◆ Items from a data source:
################

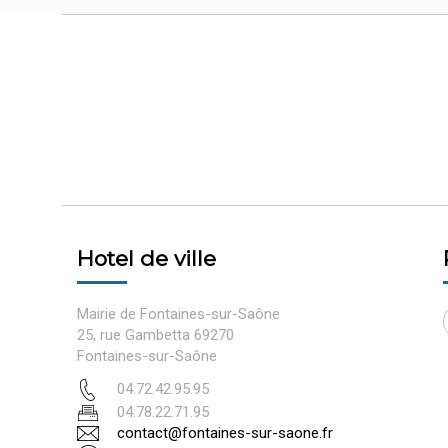
Hotel de ville
Mairie de Fontaines-sur-Saône
25, rue Gambetta 69270
Fontaines-sur-Saône
04.72.42.95.95
04.78.22.71.95
contact@fontaines-sur-saone.fr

################

◆ YOUR INSTRUCTIONS: Take the entries shown above and quote them verbatim, passing over the pictures.

◆ ANSWER SPACE:
Hotel de ville
Mairie de Fontaines-sur-Saône
25, rue Gambetta 69270
Fontaines-sur-Saône
04.72.42.95.95
04.78.22.71.95
contact@fontaines-sur-saone.fr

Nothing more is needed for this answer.